## DESCRIPTION OF THE TASK
Continue the passage below on the left's hostility toward Bush, starting after its last sentence.

## SUPPLIED TEXT
================
However, the left’s hatred for Bush is based more on personality than politics. Progressives have never been able to move beyond their view of Bush as a less-than-intelligent Bible-thumper born of privilege and indifferent to the needs of the “working man.” Just as the right regarded President Clinton as manifestly unqualified for the office, the left regards Bush as simply being inadequate for the job. Even if Bush won the 2000 election in a non-controversial fashion, the left would still despise him. Democrats may have denounced Reagan as a Bedtime for Bonzo President, but even the most fervent blue-stater had to give Reagan credit for his charisma and his rise from austere circumstances. Bush can never receive such credit, because he’s seen as “to the manor born.”
Bush’s actions have always been viewed by his political opponents through the lens of his perceived personality flaws. Iraq? The result of his supposed lack of intelligence. Katrina? The result of his alleged lack of compassion. Tax cuts? The result of his presumed disdain for the downtrodden.
================
## SUPPLIED MATERIAL
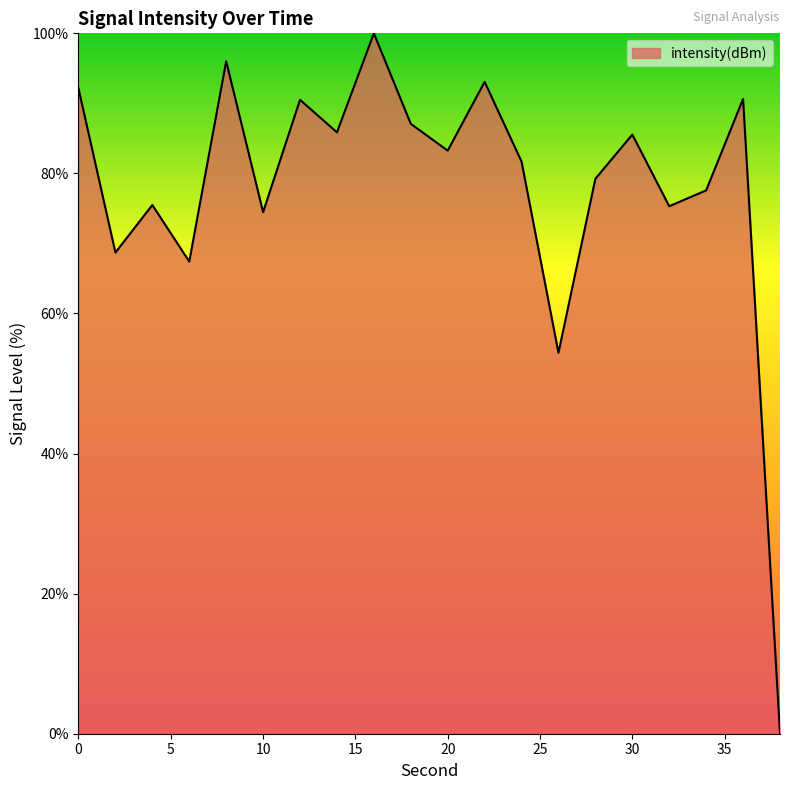

What is the greatest value displayed?

100.0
================
## RESULT FOR THIS EXERCISE
Again, this is a mirror image of the way conservatives viewed Clinton—as a man whose questionable actions were the direct result of his personality flaws. Most progressives would be shocked if one pointed out that the left’s view of Bush is indistinguishable from the right’s view of Clinton. Yet, the evidence of such similarity is irrefutable.
Conservatives criticize Bush because they think he changed once in office, going back on his promises to the right and pursuing an ideologically inscrutable agenda. The left, however, feels that Bush is the same ineffective leader he was when he began his term—which is, of course, the exact same way the right thought of Clinton when he turned over the keys to 1600 Pennsylvania Avenue to Bush in January 2001. The more things change, the more they stay the same.